PUBLISHED : Wednesday, 16 March, 2011, 12:00am
UPDATED : Wednesday, 16 March, 2011, 12:00am

What does it take for the government to warn against travel to a particular country? Japan has an overheated nuclear reactor from which dangerous levels of radioactive material have been released, a record earthquake with powerful aftershocks and the possibility of more to come, as well as a devastating tsunami. But our 'severe threat' black alert is in effect only for Fukushima, the area that has been directly affected, and three other prefectures. In the same category is the entire Philippines, where a gunman killed tourists half a year ago, and Egypt, where protests last month toppled a dictator. It is not entirely clear what the government means by its categorisation of these countries, but it is clear what it is not doing - helping prevent risk to life and limb.

Japan has been put in the second category of red alert, 'significant threat', which means avoiding non-essential travel. It has got Bahrain, Lebanon and Tunisia, nations experiencing political uncertainty, for company. Risk assessment is not a precise science, but it uses knowledge, understanding and common sense as a basis. Whatever the Security Bureau is using to come up with these various determinations, it does not seem to be working.

The world has little experience of nuclear reactors gone awry and only a limited grasp of earthquake prediction.
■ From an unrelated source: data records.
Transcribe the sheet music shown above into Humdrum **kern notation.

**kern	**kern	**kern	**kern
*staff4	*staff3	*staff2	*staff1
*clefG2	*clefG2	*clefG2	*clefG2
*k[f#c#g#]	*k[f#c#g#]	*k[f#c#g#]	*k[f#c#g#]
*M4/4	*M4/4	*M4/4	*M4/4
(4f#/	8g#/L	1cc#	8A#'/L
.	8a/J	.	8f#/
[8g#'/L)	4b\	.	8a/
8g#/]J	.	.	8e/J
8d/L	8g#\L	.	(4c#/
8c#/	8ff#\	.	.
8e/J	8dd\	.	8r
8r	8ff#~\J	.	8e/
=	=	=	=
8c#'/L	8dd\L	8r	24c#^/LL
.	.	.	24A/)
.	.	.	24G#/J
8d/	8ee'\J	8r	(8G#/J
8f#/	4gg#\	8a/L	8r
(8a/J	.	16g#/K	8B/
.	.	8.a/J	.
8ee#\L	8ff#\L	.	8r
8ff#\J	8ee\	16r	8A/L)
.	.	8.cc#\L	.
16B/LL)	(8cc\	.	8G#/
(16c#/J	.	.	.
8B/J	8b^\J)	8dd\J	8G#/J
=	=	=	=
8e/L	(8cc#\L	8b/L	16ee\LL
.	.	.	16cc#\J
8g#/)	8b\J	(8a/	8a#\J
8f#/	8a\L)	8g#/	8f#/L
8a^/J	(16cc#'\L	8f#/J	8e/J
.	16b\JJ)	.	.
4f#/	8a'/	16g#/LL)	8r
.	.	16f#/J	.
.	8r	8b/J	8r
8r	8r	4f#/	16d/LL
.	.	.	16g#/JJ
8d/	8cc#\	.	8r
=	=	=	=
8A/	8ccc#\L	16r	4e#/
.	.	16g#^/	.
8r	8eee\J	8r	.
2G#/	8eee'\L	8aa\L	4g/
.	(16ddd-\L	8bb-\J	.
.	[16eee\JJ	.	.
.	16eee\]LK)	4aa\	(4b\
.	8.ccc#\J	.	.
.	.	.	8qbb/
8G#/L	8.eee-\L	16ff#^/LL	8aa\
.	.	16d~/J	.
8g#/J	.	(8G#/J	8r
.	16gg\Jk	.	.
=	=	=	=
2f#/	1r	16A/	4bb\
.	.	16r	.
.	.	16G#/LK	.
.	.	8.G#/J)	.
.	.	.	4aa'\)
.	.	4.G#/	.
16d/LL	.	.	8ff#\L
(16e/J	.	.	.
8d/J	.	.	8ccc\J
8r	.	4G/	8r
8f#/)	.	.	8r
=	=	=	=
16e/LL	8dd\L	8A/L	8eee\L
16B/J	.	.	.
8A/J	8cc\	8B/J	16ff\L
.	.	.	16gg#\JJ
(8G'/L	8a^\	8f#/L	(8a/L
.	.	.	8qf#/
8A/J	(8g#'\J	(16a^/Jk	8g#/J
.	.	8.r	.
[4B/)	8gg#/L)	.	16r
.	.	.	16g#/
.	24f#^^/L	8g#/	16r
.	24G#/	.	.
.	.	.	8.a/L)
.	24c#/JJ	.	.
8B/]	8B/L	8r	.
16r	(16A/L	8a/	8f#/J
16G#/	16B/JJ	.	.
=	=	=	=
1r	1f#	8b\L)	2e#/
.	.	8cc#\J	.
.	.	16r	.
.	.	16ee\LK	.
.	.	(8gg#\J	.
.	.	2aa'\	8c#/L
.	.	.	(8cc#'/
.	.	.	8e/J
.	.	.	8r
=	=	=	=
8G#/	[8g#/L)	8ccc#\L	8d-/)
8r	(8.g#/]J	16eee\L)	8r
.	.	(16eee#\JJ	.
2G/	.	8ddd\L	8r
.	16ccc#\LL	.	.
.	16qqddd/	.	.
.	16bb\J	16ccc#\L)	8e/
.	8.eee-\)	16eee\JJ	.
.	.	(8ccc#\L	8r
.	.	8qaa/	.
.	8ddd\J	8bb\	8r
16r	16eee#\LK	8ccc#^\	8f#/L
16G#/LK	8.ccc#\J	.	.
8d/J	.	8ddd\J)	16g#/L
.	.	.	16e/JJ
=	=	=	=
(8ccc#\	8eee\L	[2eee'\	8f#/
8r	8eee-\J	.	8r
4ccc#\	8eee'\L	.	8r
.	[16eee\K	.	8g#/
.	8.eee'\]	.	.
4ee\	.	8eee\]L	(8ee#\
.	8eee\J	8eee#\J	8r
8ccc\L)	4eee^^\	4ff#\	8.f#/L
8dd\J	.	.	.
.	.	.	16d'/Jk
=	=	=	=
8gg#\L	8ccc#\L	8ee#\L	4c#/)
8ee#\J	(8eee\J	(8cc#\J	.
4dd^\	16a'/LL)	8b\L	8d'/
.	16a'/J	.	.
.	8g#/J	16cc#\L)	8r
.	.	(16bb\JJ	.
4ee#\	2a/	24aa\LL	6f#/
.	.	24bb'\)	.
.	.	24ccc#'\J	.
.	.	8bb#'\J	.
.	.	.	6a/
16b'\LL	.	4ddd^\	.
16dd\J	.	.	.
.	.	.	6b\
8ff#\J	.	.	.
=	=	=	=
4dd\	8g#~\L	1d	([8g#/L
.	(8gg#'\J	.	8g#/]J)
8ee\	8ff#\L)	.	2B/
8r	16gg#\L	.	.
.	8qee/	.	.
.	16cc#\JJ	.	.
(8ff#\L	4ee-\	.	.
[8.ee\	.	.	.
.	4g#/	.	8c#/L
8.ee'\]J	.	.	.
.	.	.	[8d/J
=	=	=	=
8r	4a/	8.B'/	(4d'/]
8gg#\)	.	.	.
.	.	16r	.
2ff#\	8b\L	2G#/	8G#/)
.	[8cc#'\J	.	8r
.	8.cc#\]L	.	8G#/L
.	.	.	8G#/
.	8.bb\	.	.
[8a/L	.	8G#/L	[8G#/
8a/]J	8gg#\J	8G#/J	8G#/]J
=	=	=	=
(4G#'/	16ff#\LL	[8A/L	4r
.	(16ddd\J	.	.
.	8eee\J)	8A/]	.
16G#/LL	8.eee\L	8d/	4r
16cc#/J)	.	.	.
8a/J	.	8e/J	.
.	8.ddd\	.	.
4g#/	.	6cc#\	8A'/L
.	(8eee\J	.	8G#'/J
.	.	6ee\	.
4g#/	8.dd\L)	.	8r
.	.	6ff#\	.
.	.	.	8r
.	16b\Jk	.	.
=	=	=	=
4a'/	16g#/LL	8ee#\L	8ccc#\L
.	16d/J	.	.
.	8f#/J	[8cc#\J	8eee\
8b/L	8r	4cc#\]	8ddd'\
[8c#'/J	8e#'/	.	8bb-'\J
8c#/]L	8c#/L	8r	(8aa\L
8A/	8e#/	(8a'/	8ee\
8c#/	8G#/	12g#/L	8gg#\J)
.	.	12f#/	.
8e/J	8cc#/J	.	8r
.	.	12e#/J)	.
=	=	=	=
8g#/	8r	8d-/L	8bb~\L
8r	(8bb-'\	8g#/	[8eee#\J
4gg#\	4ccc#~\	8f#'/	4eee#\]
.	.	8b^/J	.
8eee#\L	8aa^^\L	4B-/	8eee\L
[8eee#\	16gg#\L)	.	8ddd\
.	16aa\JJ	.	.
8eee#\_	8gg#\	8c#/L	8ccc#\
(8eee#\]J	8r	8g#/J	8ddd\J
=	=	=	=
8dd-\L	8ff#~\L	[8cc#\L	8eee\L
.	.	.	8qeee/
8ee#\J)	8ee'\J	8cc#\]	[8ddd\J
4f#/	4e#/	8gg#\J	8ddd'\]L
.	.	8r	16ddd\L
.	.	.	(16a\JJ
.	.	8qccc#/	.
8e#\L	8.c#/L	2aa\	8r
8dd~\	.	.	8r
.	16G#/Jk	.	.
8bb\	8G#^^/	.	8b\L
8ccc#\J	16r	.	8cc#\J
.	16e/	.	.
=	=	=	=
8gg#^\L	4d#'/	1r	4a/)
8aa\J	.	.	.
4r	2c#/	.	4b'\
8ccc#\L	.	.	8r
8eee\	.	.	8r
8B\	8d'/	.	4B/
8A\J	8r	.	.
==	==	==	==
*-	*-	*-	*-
What is known, though, is that all of Japan lies on a fault line and aftershocks, big and small, are certain along any part after a major quake. The highest alert should have been issued as soon as word of last Friday's disaster was known. That it was not has put lives at risk. Unless there is a black alert, refunds on tours and travel are not mandatory. Financial concerns are as a result being put ahead of safety as people go ahead with plans. Raising the alert to black days after the quake does not restore confidence in the system. The keeping in place of the alert against the Philippines eroded faith; it is there not because of a pervasive threat, but it seems more because of dissatisfaction with the Philippine government's handling of the shooting. Until it is reflective of true circumstances, it is of limited worth.